As an employer, you have a lot to manage - and the image of your company is one of them. While hiring, you often see potential hires in their best interview outfits and polish, but on the job, expectations can have discrepancy between you and your employees.
Compare a financial institution to a brand new tech startup. In IT, it's perfectly normal to rock a t-shirt and jeans in the office - and not just on Casual Fridays. It can be a sign of belonging to dress like this in these spaces - it shows your focus is on what's behind your screen, and allows employees to be comfortable while spending hours solving problems with code.
For front-facing roles - like banks and customer service - looking the part is equally as important - just in a different frame. A polished blazer or tailored pant can show a customer you care about what they think of you and you're confident and capable in what you do.
First impressions can make or break the start of a business relationship, which is why your staff should look cohesive in your professional settings. We've rounded up our top tips to handle dress code violations.
To achieve a unified look across the business, a dress code that orients the staff on what they should wear to work is often set.
However, as what happens with any set of rules, there is always someone to break them. Whether it is on purpose or not, if your business relies on a dress code, there will be occasions where it will be breached.
Here are examples of how these situations may come up and how to deal with them.

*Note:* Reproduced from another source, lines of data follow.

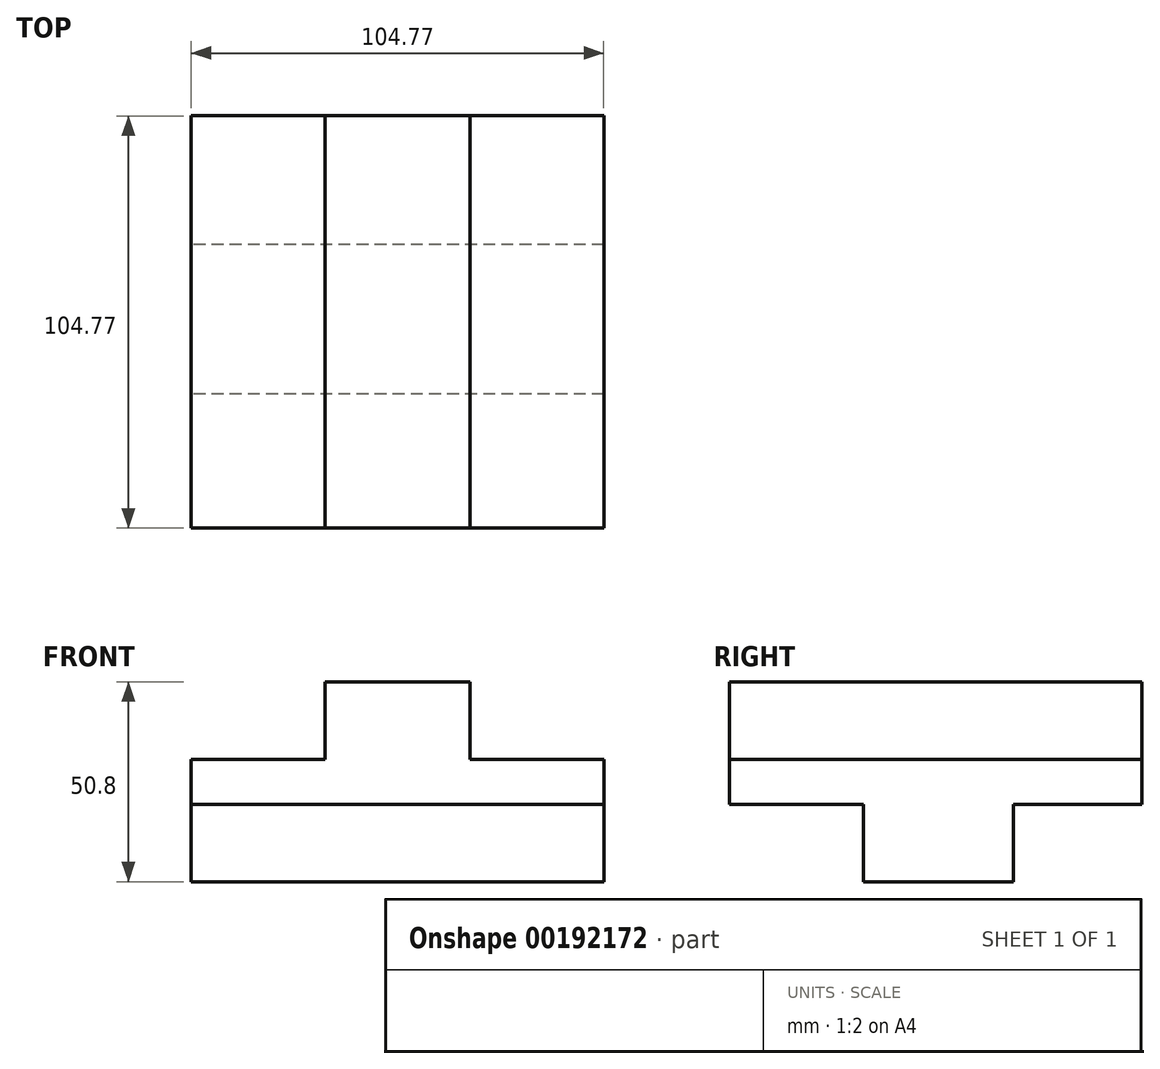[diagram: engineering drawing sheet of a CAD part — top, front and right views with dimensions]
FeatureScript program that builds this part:
annotation { "Feature Type Name" : "Feature", "Feature Type Description" : "" }
export const myFeature = defineFeature(function(context is Context, id is Id, definition is map)
    precondition{}
    {
        {
            var Q0;
            Q0=qCreatedBy(makeId("Top.planeOp"),FACE);
            var sketch = newSketch(context, id + "F0", { "sketchPlane" : qUnion([Q0])});
            skLineSegment(sketch, "E0.bottom", {"start": v(0, 0) * mm, "end": v(104.78, 0) * mm});
            skLineSegment(sketch, "E0.top", {"start": v(0, 104.78) * mm, "end": v(104.77, 104.78) * mm});
            skLineSegment(sketch, "E0.left", {"start": v(0, 0) * mm, "end": v(0, 104.78) * mm});
            skLineSegment(sketch, "E0.right", {"start": v(104.78, 0) * mm, "end": v(104.77, 104.78) * mm});
            skSolve(sketch);
        }
        {
            var Q0;
            Q0=makeQuery(id+"F0.imprint","IMPRINT",FACE,{"disambiguationData":[TD([[makeQuery(id+"F0.imprint","IMPRINT",EDGE,{"derivedFrom":sQuery(id+"F0.wireOp",EDGE,"E0.bottom")}),1.0]])]});
            extrude(context, id + "F1", {"entities" : qUnion([Q0]), "depth" : 50.8 * mm});
        }
        {
            var Q0;
            Q0=makeQuery(id+"F1.opExtrude","SWEPT_FACE",FACE,{"disambiguationData":[OSD([sQuery(id+"F0.wireOp",EDGE,"E0.bottom")])]});
            var sketch = newSketch(context, id + "F2", { "sketchPlane" : qUnion([Q0])});
            skLineSegment(sketch, "E1.bottom", {"start": v(104.78, 50.8) * mm, "end": v(70.74, 50.8) * mm});
            skLineSegment(sketch, "E1.top", {"start": v(104.78, 31.12) * mm, "end": v(70.74, 31.12) * mm});
            skLineSegment(sketch, "E1.left", {"start": v(104.78, 50.8) * mm, "end": v(104.78, 31.12) * mm});
            skLineSegment(sketch, "E1.right", {"start": v(70.74, 50.8) * mm, "end": v(70.74, 31.12) * mm});
            skLineSegment(sketch, "E2.bottom", {"start": v(0, 50.8) * mm, "end": v(34.04, 50.8) * mm});
            skLineSegment(sketch, "E2.top", {"start": v(0, 31.12) * mm, "end": v(34.04, 31.12) * mm});
            skLineSegment(sketch, "E2.left", {"start": v(0, 50.8) * mm, "end": v(0, 31.12) * mm});
            skLineSegment(sketch, "E2.right", {"start": v(34.04, 50.8) * mm, "end": v(34.04, 31.11) * mm});
            skSolve(sketch);
        }
        {
            var Q0;
            Q0=makeQuery(id+"F2.imprint","IMPRINT",FACE,{"disambiguationData":[TD([[makeQuery(id+"F2.imprint","IMPRINT",EDGE,{"derivedFrom":sQuery(id+"F2.wireOp",EDGE,"E1.bottom")}),-1.0]])]});
            var Q1;
            Q1=makeQuery(id+"F2.imprint","IMPRINT",FACE,{"disambiguationData":[TD([[makeQuery(id+"F2.imprint","IMPRINT",EDGE,{"derivedFrom":sQuery(id+"F2.wireOp",EDGE,"E2.bottom")}),-1.0]])]});
            extrude(context, id + "F3", {"entities" : qUnion([Q0, Q1]), "operationType" : NewBodyOperationType.REMOVE, "oppositeDirection" : true, "depth" : 104.77 * mm});
        }
        {
            var Q0;
            Q0=qCreatedBy(makeId("Right.planeOp"),FACE);
            var sketch = newSketch(context, id + "F4", { "sketchPlane" : qUnion([Q0])});
            skLineSegment(sketch, "E3.bottom", {"start": v(0, 0) * mm, "end": v(34.04, 0) * mm});
            skLineSegment(sketch, "E3.top", {"start": v(0, 19.69) * mm, "end": v(34.04, 19.69) * mm});
            skLineSegment(sketch, "E3.left", {"start": v(0, 0) * mm, "end": v(0, 19.69) * mm});
            skLineSegment(sketch, "E3.right", {"start": v(34.04, 0) * mm, "end": v(34.04, 19.69) * mm});
            skLineSegment(sketch, "E4.bottom", {"start": v(106.1, 0) * mm, "end": v(72.06, 0) * mm});
            skLineSegment(sketch, "E4.top", {"start": v(106.1, 19.69) * mm, "end": v(72.06, 19.69) * mm});
            skLineSegment(sketch, "E4.left", {"start": v(106.1, 0) * mm, "end": v(106.1, 19.69) * mm});
            skLineSegment(sketch, "E4.right", {"start": v(72.06, 0) * mm, "end": v(72.06, 19.69) * mm});
            skSolve(sketch);
        }
        {
            var Q0;
            Q0=makeQuery(id+"F4.imprint","IMPRINT",FACE,{"disambiguationData":[TD([[makeQuery(id+"F4.imprint","IMPRINT",EDGE,{"derivedFrom":sQuery(id+"F4.wireOp",EDGE,"E4.bottom")}),-1.0]])]});
            var Q1;
            Q1=makeQuery(id+"F4.imprint","IMPRINT",FACE,{"disambiguationData":[TD([[makeQuery(id+"F4.imprint","IMPRINT",EDGE,{"derivedFrom":sQuery(id+"F4.wireOp",EDGE,"E3.bottom")}),1.0]])]});
            extrude(context, id + "F5", {"entities" : qUnion([Q0, Q1]), "operationType" : NewBodyOperationType.REMOVE, "depth" : 158.24 * mm});
        }
    });
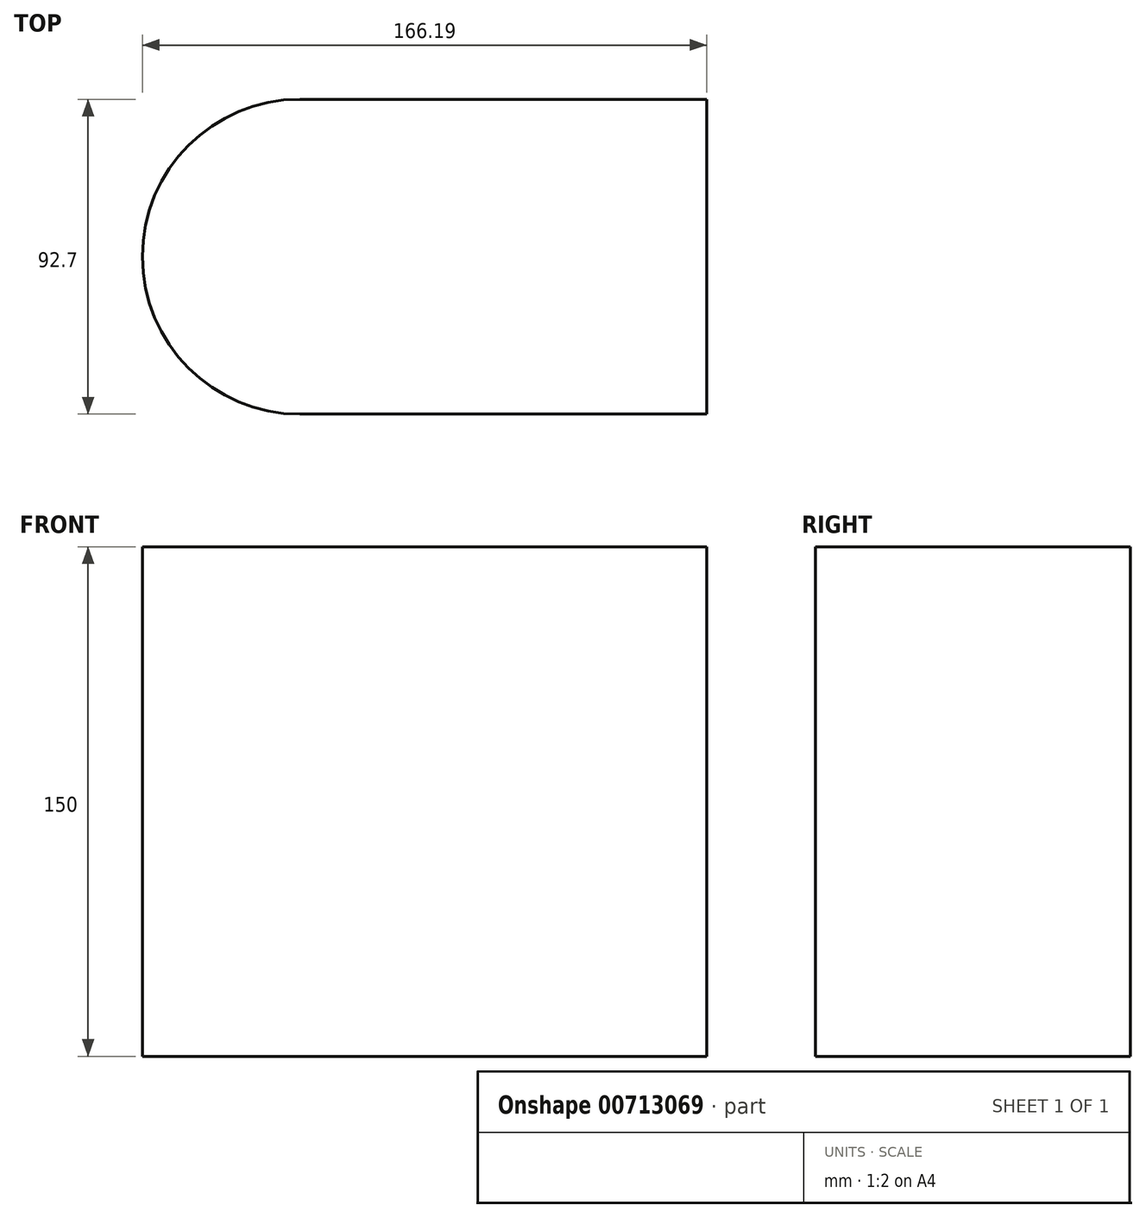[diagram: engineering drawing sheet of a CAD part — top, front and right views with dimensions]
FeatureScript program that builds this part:
annotation { "Feature Type Name" : "Feature", "Feature Type Description" : "" }
export const myFeature = defineFeature(function(context is Context, id is Id, definition is map)
    precondition{}
    {
        {
            var Q0;
            Q0=qCreatedBy(makeId("Top.planeOp"),FACE);
            var sketch = newSketch(context, id + "F0", { "sketchPlane" : qUnion([Q0])});
            skLineSegment(sketch, "E0.bottom", {"start": v(-46.62, 50.47) * mm, "end": v(73.23, 50.47) * mm});
            skLineSegment(sketch, "E0.top", {"start": v(-46.62, -42.23) * mm, "end": v(73.23, -42.23) * mm});
            skLineSegment(sketch, "E0.left", {"start": v(-46.62, 50.47) * mm, "end": v(-46.62, -42.23) * mm});
            skLineSegment(sketch, "E0.right", {"start": v(73.23, 50.47) * mm, "end": v(73.23, -42.23) * mm});
            skArc(sketch, "E1", {"start": v(-46.62, -42.23) * mm, "mid": v(-92.96, 4.12) * mm, "end": v(-46.62, 50.47) * mm});
            skSolve(sketch);
        }
        {
            var Q0;
            Q0=makeQuery(id+"F0.imprint","IMPRINT",FACE,{"disambiguationData":[TD([[makeQuery(id+"F0.imprint","IMPRINT",EDGE,{"derivedFrom":sQuery(id+"F0.wireOp",EDGE,"E0.bottom")}),-1.0]])]});
            var Q1;
            Q1=makeQuery(id+"F0.imprint","IMPRINT",FACE,{"disambiguationData":[TD([[makeQuery(id+"F0.imprint","IMPRINT",EDGE,{"derivedFrom":sQuery(id+"F0.wireOp",EDGE,"E0.left")}),-1.0]])]});
            extrude(context, id + "F1", {"entities" : qUnion([Q0, Q1]), "depth" : 150 * mm, "offsetDistance" : 25.4 * mm});
        }
    });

Maintain some flexibility!
Although you should certainly care about the presentation of your business, it’s also necessary to respect the right to self-expression of your employee. If we take a look at dress codes that are too strict, such as in schools in the U.S., it’s easy to see that people patronized and unhappy if they have no room to show their personalities.
Try to find a balance between preserving the company’s image and allowing the staff to express themselves. They will certainly appreciate such freedom and having happy, satisfied employees is a great way to guarantee the success of your business.
Ensure rules are clear to employees
Nothing contributes to a positive work environment like good communication. Make sure you have clear guidelines and that they are properly explained to the staff.
The dress code should be explained to every new staff member that arrives and, ideally, you should take that time to remind the entire staff of the rules.
Finally, you can have signs and posters explaining the dress code on the walls of the workplace as a further measure to guarantee that the employees will remember it.
First break in dress code
Unfortunately, even following all of the preventive measures, you will still run into situations where staff violates the dress code. This is because there are too many variables that can’t be accounted for when you depend on the employees to provide the clothes for themselves.
Considering this, your business should have a policy to deal with violations.
The first thing to consider is that your employees deserve a second chance. Therefore, the first violation could earn only a warning. This way, you can let the staff know about their mistake and the importance of following the dress code, without necessarily punishing them.
Hopefully, this will encourage them to be attentive to the dress code and won’t lead to repeat violations.
Repeat breaks in dress code
However, they may break the dress code repeatedly.
In this case, you have to assess the size of the violations, as well as the reason for it when deciding what the penalty should be. Often, they might ignore details of the dress code, such as sock colour or jewellery, because they don’t take such rules seriously. In this case, you might want to ask them to remove the violating piece or to stay home for the day.
In more extreme cases of dress code violation, however, you might consider letting them go and hiring someone new. Repeated sizeable dress code breaches could mean they don’t care about the work they are doing, and in that case, it’s better to find someone new.
Have a uniform
The best way to avoid a dress code violation is to not have a dress code!
Instead of that, you can design a uniform for your business that will ensure all of your staff looks professional and on-brand.
When designing a uniform, don’t forget to get some feedback from the staff to make sure they will be satisfied with it. If they’re happy with the design, they won’t have any problem wearing it every day at work and you won’t have to worry about them breaking the dress code anymore!
Make sure to clearly explain the dress code to your staff, and to create a set of policies on how to deal with violations. But keep in mind the best way for you to avoid such issues could be designing a fun uniform for your employees!